Work instructions -
1: Summarize the ConsoleMe role credential authorization text in two sentences.
2: In the sample mapping from the ConsoleMe role credential authorization text, which two keys are listed under each user or group?
3: Pick up the ConsoleMe role credential authorization text at the point where it stops and write what follows.

Document section -
+ + + +

Role Credential Authorization

ConsoleMe generates a credential authorization mapping that helps it determine who (which users or groups) can access what IAM roles. It can use a combination of IAM role tags and dynamic configuration. Organizations can also write an internal plugin to produce a credential authorization mapping with custom logic. This is configurable, so you can pick and choose which of these methods you will use to generate your mapping.

The mapping generated by ConsoleMe looks like the following:

{
  "group@example.com": {
        "authorized_roles": [
          "arn:aws:iam::123456789012:role/ConsoleRole"
        ],
        "authorized_roles_cli_only": []
      },
  "user@example.com": {
    "authorized_roles": [],
    "authorized_roles_cli_only": [
      "arn:aws:iam::123456789012:role/ApplicationRole"

+ + + +

Material shown -
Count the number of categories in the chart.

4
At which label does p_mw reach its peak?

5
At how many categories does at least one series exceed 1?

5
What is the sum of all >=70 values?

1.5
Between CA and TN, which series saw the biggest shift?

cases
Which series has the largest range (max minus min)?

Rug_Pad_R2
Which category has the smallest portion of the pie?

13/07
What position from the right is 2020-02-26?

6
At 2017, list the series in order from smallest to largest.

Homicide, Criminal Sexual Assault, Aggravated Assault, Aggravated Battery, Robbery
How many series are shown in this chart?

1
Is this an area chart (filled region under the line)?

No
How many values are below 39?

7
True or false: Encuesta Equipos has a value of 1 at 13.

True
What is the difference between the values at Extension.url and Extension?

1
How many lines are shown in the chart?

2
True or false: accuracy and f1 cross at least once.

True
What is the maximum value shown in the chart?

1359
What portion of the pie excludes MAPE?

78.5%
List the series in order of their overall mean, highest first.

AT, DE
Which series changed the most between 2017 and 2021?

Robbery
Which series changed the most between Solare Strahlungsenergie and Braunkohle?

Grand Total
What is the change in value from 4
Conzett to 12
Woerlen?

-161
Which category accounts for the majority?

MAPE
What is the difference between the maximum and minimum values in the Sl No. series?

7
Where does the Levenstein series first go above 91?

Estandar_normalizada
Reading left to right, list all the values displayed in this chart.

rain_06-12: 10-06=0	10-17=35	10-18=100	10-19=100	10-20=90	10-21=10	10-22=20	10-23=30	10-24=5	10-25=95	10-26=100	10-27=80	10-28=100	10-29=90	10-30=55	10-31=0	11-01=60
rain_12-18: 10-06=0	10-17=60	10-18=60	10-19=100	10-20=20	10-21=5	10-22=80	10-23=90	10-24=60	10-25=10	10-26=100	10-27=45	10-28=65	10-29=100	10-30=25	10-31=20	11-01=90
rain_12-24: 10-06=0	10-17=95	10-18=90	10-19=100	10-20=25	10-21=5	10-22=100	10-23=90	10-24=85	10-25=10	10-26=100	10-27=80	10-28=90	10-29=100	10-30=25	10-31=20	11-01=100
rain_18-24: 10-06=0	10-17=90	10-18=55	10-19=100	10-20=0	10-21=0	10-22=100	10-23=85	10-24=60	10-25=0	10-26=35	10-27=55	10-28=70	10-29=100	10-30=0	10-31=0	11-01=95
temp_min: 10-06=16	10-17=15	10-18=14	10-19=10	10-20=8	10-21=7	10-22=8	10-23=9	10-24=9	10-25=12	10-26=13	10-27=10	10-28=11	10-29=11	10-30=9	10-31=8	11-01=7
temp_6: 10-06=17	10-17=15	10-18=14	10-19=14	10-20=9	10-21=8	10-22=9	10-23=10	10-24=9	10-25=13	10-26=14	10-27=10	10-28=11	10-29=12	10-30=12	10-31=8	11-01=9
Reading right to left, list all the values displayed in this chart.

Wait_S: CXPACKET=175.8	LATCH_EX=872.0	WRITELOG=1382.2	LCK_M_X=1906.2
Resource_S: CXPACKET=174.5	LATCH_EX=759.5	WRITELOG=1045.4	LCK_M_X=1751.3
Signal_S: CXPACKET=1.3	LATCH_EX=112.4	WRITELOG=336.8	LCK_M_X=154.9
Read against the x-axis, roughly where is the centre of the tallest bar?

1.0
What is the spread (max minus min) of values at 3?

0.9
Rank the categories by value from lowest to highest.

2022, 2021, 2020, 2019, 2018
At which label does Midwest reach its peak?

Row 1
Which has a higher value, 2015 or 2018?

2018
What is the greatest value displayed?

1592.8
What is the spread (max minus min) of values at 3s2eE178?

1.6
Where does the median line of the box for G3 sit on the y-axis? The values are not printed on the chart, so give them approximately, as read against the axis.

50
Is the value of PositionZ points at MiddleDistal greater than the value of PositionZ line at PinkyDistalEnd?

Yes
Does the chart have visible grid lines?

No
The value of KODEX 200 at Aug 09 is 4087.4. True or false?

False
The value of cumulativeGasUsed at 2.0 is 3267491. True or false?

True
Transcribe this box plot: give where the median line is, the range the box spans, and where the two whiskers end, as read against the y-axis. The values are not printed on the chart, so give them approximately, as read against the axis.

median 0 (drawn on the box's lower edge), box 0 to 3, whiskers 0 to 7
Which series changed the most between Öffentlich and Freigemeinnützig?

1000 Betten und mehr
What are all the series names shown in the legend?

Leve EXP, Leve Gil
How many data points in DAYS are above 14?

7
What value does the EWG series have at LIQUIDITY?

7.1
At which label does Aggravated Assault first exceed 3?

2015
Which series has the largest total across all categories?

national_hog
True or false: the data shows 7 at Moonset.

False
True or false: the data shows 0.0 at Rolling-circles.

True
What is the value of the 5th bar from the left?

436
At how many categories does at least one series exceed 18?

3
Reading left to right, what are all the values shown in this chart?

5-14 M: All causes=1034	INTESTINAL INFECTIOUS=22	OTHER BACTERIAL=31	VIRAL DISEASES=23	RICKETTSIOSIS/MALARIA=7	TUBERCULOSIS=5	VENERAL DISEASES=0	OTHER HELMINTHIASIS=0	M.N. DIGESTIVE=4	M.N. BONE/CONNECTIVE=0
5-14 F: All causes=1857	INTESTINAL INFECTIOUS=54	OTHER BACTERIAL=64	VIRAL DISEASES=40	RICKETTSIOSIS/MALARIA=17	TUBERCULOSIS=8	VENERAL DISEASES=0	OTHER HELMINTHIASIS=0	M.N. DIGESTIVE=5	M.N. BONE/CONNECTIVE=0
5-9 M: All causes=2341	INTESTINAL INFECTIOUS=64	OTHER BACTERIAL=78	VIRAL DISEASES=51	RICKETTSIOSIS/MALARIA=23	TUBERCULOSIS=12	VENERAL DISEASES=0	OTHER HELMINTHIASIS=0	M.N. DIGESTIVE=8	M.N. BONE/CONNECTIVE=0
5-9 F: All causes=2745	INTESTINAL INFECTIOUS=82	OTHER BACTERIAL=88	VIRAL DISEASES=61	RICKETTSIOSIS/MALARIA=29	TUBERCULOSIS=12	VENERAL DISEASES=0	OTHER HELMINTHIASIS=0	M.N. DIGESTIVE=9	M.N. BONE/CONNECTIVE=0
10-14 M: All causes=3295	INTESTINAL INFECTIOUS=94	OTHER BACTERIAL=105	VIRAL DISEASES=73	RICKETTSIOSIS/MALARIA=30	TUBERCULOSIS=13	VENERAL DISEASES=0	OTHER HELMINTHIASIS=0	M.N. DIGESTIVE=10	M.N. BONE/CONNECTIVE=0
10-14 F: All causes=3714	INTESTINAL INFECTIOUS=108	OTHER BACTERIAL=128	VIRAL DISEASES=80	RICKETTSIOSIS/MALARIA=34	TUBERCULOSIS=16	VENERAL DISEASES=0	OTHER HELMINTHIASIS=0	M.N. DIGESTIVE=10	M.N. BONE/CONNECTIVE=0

+ + + +

Answers -
1: ConsoleMe generates a credential authorization mapping that determines which users or groups can access which IAM roles. The mapping can come from IAM role tags, dynamic configuration, or an internal plugin with custom logic, and organizations can configure which of these methods to use.

2: "authorized_roles" and "authorized_roles_cli_only"

3:
    ]
  }
}

When a user authenticates, ConsoleMe combines all of the roles they're authorized to access based on the user's username and their group memberships.

The roles listed under authorized_roles will be shown to the user in ConsoleMe. They'll be able to log in to the AWS Console with the role, and they can also retrieve credentials for the role via the CLI (Weep).

The roles listed under authorized_roles_cli_only will not be shown to the user in ConsoleMe. However, they'll be able to retrieve credentials via the CLI. Typically, application roles will be listed under this key.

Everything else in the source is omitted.